» Ausgewählter Textauszug:
In der Stellungnahme vom 13. Mai 1994 bestritten die Beschwerdeführer den vom Sachverständigen ermittelten Verkehrswert und stellten weitere Beweisanträge. Weder in diesem Schriftsatz noch zuvor in der mündlichen Verhandlung wurden Kosten des Enteignungsverfahrens verzeichnet.
Mit Bescheid der belangten Behörde vom 12. Juli 1994 wurde unter Spruchpunkt I die begehrte Enteignung gemäß § 20 Abs. 11 des Nö Raumordnungsgesetzes 1976, LGBl. 8000-9, (ROG) ausgesprochen und im Spruchpunkt II die Entschädigung mit S 1,460.000,-- festgesetzt. Dieser Bescheid wurde den Beschwerdeführern am 15. Juli 1994 zugestellt; der Bescheid erwuchs in Rechtskraft. Eine Anrufung des örtlich zuständigen Bezirksgerichtes zwecks Neufestsetzung der Entschädigung erfolgte nicht.
Hier gegenständlich ist der bei der belangten Behörde am 21. September 1994 eingelangte Antrag der Beschwerdeführer, der Gemeinde Rohrbach an der Gölsen den Ersatz der Anwaltskosten im Enteignungsverfahren in der Höhe von insgesamt S 151.733,62 aufzutragen. Der Antrag wurde auf die "Enteignungsbestimmungen" des Nö Raumordnungsgesetzes in Verbindung mit § 44 des Eisenbahnenteignungsgesetzes gestützt.

» Bereitgestellte Daten:
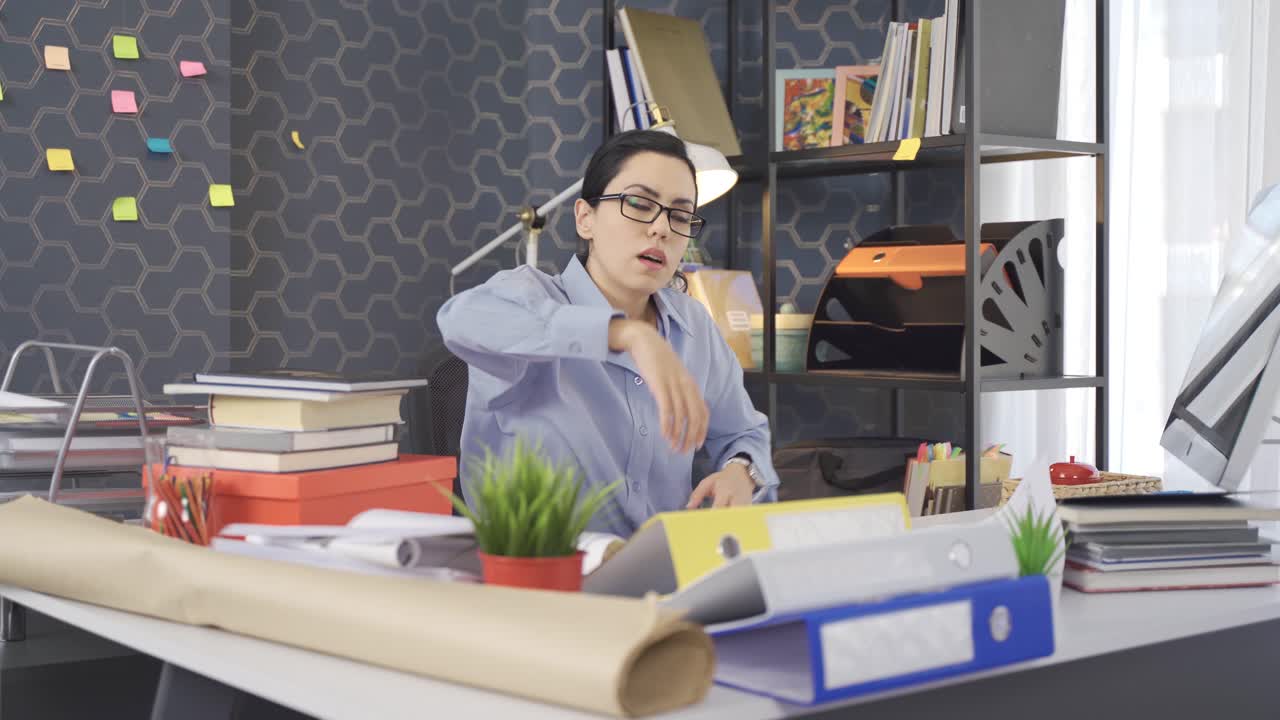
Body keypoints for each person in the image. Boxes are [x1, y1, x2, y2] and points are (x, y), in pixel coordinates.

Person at [437, 129, 779, 537]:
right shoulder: (524, 295)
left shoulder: (696, 327)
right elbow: (458, 319)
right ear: (585, 218)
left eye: (681, 215)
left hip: (660, 574)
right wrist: (626, 335)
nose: (661, 229)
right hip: (542, 577)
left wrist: (742, 472)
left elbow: (744, 433)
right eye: (639, 204)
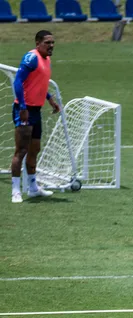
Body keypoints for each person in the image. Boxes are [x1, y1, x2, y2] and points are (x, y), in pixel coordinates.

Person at [10, 30, 61, 204]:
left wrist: (50, 99)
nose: (51, 46)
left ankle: (33, 188)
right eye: (47, 42)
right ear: (38, 43)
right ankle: (16, 191)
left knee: (34, 149)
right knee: (21, 150)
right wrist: (22, 107)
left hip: (36, 110)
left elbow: (38, 83)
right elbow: (18, 81)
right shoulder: (31, 58)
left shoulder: (47, 60)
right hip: (24, 109)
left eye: (53, 42)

» Arbeitsauftrag:
Könnten Sie den Textauszug zum Enteignungsverfahren im gleichen Stil nach seinem letzten Satz weiterführen?

» Antwort zum Auftrag:
Mit dem angefochtenen Bescheid wies die belangte Behörde diesen Antrag gemäß § 74 AVG in Verbindung mit § 20 Abs. 11 des "Nö Raumordnungsprogrammes" (gemeint: Raumordnungsgesetzes) 1976 ab. Da die Spezialvorschrift (bzw. Verweisungsnorm) des § 20 Abs. 11 ROG die sinngemäße Anwendbarkeit der Bestimmungen des Eisenbahnenteignungsgesetzes 1954 und somit auch dessen § 44 nur für das gerichtliche Verfahren (aus Anlass eines Antrages eines Beteiligten auf Neufestsetzung der Enteignungsentschädigung) vorsehe, komme hinsichtlich der Kostentragung für das Enteignungsverfahren an sich der im § 74 Abs. 1 AVG normierte Selbsttragungsgrundsatz zur Anwendung. Die belangte Behörde ließ dahingestellt, ob der Antrag als "zeitgerecht" im Sinne des § 74 Abs. 2 zweiter Satz AVG anzusehen gewesen wäre oder ob er nicht bereits aus diesem Grunde als nicht zeitgerecht gestellt hätte zurückgewiesen werden müssen.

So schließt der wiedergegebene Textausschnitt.